In the semiconductor industry, he explains, “There are giant factories with hundreds and hundreds of individual machines producing chips. Most of them have green lights, meaning they’re all running and working correctly. There’s very low (human) intensity because most of the work is being done by the instrumentation. We wanted to translate that concept to drug manufacturing.
“We thought RNA was a very good candidate for doing this because, unlike proteins and small molecules, RNA manufacturing can be highly standardized,” Deutsch says.
RNA in a Box
What resulted is start-to-finish, “in-a-box” manufacturing dubbed the Nutcracker® Manufacturing Unit (NMU)-Symphony™ system. “There are three main components: hardware, consumables, and software,” Deutsch says.
The hardware is the interface where one connects the raw materials that go into the process.
“The main consumable—the second component—is a biochip, where the reactions occur,” he says. The biochip encompasses synthesis, purification, and other process reactions, as well as monitoring, to help manage the quality of the materials throughout the run.

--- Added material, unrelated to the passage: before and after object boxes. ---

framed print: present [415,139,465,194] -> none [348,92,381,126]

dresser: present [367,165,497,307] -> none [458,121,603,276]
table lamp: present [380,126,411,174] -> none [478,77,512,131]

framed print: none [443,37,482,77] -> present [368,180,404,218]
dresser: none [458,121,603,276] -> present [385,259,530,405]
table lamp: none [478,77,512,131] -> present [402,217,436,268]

The third component is Nutcracker Therapeutics’ cloud-based ProcessVision® software. It helps technicians specify the type of run, which downloads the protocol into the system, and then specify the sequence for a specific patient or group of patients.

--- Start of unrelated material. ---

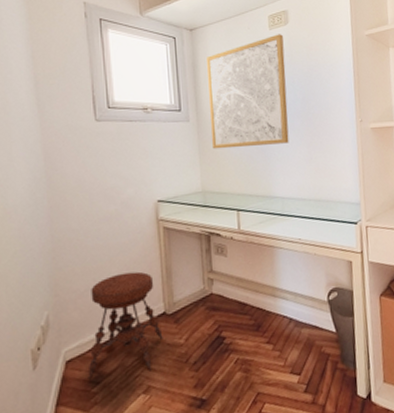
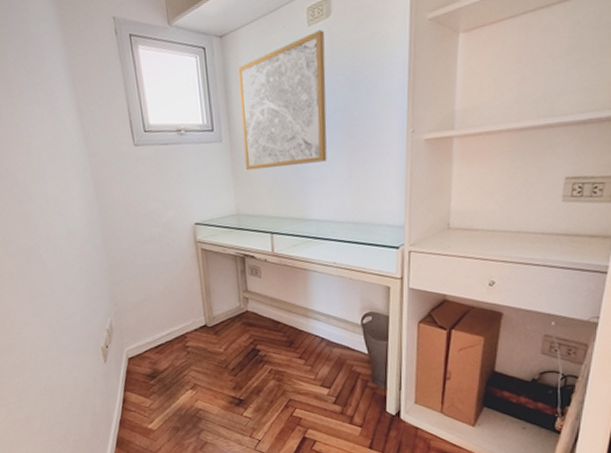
stool: present [88,271,163,379] -> none [143,288,205,373]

“That system guides the technician,” Deutsch continues, through the loading of reagents and consumables, and then calibrates the measurements. It checks approximately 100 connections before beginning the run. At that point, he says, “The technician can pretty much walk away.”

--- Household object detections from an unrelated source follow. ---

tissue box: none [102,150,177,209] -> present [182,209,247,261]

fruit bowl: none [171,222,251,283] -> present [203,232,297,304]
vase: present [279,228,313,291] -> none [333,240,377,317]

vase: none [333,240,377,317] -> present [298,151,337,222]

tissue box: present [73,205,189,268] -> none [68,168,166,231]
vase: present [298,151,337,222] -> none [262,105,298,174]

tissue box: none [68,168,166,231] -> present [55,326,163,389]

The system is designed to maximize efficiency and minimize the risk of contamination. Therefore, each box is self-contained and isolated from the others, and consumables are single-use. The Nutcracker team also optimized liquid handling within the units. For example, the paths from the reagent vials to the reactors are very short to minimize dead space for reagents that may be needed in microquantities.
The NMU-Symphony platform scales out rather than up. Therefore, “You only have the number of boxes (running) that you need at any time point. When you need additional capacity, you add additional machines.”
Early Challenges
Before the COVID pandemic, “There were a lot of things about RNA medicines that were unknown,” Deutsch recalls.
Making RNA was straightforward using standard molecular biology equipment, but scientists didn’t yet understand the fine points of developing RNA drugs that exhibited consistent levels of activity. Strategies to package and deliver RNA to the right tissues and cells, where it could be converted to protein, were still being identified.
“As an industry, we were all learning,” Deutsch says. It was only once he saw near identical results from 20 production runs–”which you don’t see in typical manufacturing,” he points out–that he knew the technology could succeed as a scale-out manufacturing solution.
Today, he says, “We are all so excited about making these very precise, n-of-1 therapies that target the disease itself. The reality is that the demand for these products is still developing.” Meanwhile, it’s tempting to let that excitement minimize the potential risks of future bottlenecks during scale-out. “So, thinking about logistics, automated batch review, and other bottlenecks required to truly industrialize personalized therapeutics remains important.”
Right now, the technologies are still being validated industry-wide, and demand is still limited, Deutsch admits. “So, yeah, we’re a little bit early.”
References
- Lin F. ASGCT 2025: World’s First Patient Treated with Personalized CRISPR Therapy. GEN – Genetic Engineering and Biotechnology News. Published May 15, 2025.